By now, i was most seriously contemplating scalping my advisor.
She was making me feel as if all i was concerned with is how much money i am going to make with the area i’m studying.

OF COURSE you have to think about it! BUT more importantly, i am concerned with HOW IN HELL i am going to pay off my GAZILLION dollar debt i’ve put myself in so that i can get a “nice” education.

I wasnt going to say that to her though, by that point, i realized it was just better to sit there, elbows resting on knees, hands clasped together, nodding and looking very interested in her advice, as if it was the very first time i’d ever heard the words she was using.

NEEDLESS to say, towards the end of the meeting with my current advisor, she answered her phone, talked for about 10 minutes, hung up, and said, “i’m sorry, i gotta go eat lunch, i’m just going to leave you here, if you dont mind.”

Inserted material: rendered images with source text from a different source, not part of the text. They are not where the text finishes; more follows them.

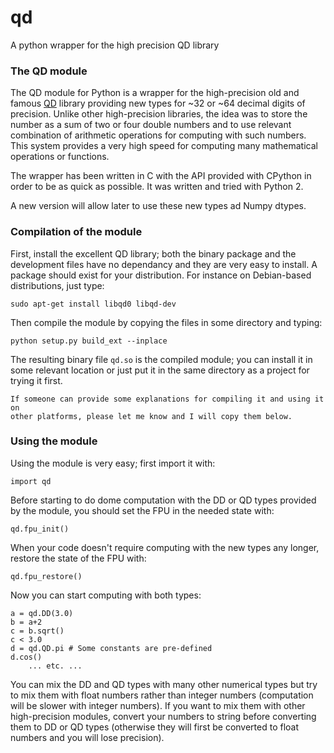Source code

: # qd
A python wrapper for the high precision QD library

### The QD module

The QD module for Python is a wrapper for the high-precision old and famous [QD](http://crd.lbl.gov/~dhbailey/mpdist/) library providing new types for ~32 or ~64 decimal digits of precision. Unlike other high-precision libraries, the idea was to store the number as a sum of two or four double numbers and to use relevant combination of arithmetic operations for computing with such numbers. This system provides a very high speed for computing many mathematical operations or functions.

The wrapper has been written in C with the API provided with CPython in order to be as quick as possible. It was written and tried with Python 2.

A new version will allow later to use these new types ad Numpy dtypes.

### Compilation of the module

First, install the excellent QD library; both the binary package and the development files have no dependancy and they are very easy to install. A package should exist for your distribution. For instance on Debian-based distributions, just type:

    sudo apt-get install libqd0 libqd-dev

Then compile the module by copying the files in some directory and typing:

    python setup.py build_ext --inplace

The resulting binary file `qd.so` is the compiled module; you can install it in some relevant location or just put it in the same directory as a project for trying it first.

    If someone can provide some explanations for compiling it and using it on
    other platforms, please let me know and I will copy them below.

### Using the module

Using the module is very easy; first import it with:

    import qd

Before starting to do dome computation with the DD or QD types provided by the module, you should set the FPU in the needed state with:

    qd.fpu_init()

When your code doesn't require computing with the new types any longer, restore the state of the FPU with:

    qd.fpu_restore()

Now you can start computing with both types:

    a = qd.DD(3.0)
    b = a+2
    c = b.sqrt()
    c < 3.0
    d = qd.QD.pi # Some constants are pre-defined
    d.cos()
        ... etc. ...

You can mix the DD and QD types with many other numerical types but try to mix them with float numbers rather than integer numbers (computation will be slower with integer numbers). If you want to mix them with other high-precision modules, convert your numbers to string before converting them to DD or QD types (otherwise they will first be converted to float numbers and you will lose precision).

And no i didnt mind. she left as i packed my drawn out schedule/credit hours remaining and possible courses-to-be-taken notes back into my bookbag and then went to class.

….hmm.

I guess i’m just looking for SOMEONE who knows what to do. My parents cant help. and for three years, the UNIVERSITY hasn’t helped.
I know i know i know. I am absolutely not the only 21 year old brown haired girl studying art and french in the world who has no idea what they’re going to do. But, sometimes, it’s nice to know that you have some person who’s genuinely interested in helping you find what you’re looking for. It seems to me, that everyone’s just out for themselves. which is fine. I’m out for myself without a doubt. But if it’s your JOB to do that, if you’re getting PAID to do that….i mean come on. help! i feel choked!

ah. wayyyyy enough of that. LAST PROJECT TO COMPLETE MANANA!!!!!!!! GET TO BE WITH MY GENTLEMAN TOMORROW! and that’s whats keeping me going. is that bad? probably. Je m’en fiche.